• [INSTRUCTIONS FOR THE TASK]
Starting at the first line of the material below and ending at the line that contains "विषुववृत्तापासून", retype every line without changing anything. Include both of those lines and nothing after the second.

• [EXTRACTED RECORDS]
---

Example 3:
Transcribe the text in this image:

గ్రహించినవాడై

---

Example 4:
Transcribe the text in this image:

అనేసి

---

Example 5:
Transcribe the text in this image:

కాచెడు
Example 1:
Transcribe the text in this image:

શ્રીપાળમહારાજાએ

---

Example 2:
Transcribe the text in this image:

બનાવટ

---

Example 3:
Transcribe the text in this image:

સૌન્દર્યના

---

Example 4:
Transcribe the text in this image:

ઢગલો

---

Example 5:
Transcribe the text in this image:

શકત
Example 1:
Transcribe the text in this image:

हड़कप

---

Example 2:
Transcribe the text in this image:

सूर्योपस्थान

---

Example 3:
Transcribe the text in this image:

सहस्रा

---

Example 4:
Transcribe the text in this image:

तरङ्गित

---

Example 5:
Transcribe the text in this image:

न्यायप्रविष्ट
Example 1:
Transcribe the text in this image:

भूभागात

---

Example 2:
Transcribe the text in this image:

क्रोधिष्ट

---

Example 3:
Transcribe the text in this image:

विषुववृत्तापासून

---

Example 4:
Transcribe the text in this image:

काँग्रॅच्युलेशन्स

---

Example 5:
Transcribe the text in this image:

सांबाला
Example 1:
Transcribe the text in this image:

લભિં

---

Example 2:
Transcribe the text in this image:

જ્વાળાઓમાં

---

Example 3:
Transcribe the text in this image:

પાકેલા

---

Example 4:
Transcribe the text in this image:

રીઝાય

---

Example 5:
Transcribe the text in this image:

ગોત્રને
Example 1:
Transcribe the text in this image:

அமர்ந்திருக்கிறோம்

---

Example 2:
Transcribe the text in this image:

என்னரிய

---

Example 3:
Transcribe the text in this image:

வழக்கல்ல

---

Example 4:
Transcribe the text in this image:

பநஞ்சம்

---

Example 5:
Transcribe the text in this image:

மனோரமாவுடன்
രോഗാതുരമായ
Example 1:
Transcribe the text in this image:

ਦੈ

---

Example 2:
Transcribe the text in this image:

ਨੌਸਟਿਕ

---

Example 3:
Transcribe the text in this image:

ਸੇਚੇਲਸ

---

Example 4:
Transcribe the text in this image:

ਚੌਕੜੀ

• [RESPONSE FOR THIS EXERCISE]
---

Example 3:
Transcribe the text in this image:

గ్రహించినవాడై

---

Example 4:
Transcribe the text in this image:

అనేసి

---

Example 5:
Transcribe the text in this image:

కాచెడు
Example 1:
Transcribe the text in this image:

શ્રીપાળમહારાજાએ

---

Example 2:
Transcribe the text in this image:

બનાવટ

---

Example 3:
Transcribe the text in this image:

સૌન્દર્યના

---

Example 4:
Transcribe the text in this image:

ઢગલો

---

Example 5:
Transcribe the text in this image:

શકત
Example 1:
Transcribe the text in this image:

हड़कप

---

Example 2:
Transcribe the text in this image:

सूर्योपस्थान

---

Example 3:
Transcribe the text in this image:

सहस्रा

---

Example 4:
Transcribe the text in this image:

तरङ्गित

---

Example 5:
Transcribe the text in this image:

न्यायप्रविष्ट
Example 1:
Transcribe the text in this image:

भूभागात

---

Example 2:
Transcribe the text in this image:

क्रोधिष्ट

---

Example 3:
Transcribe the text in this image:

विषुववृत्तापासून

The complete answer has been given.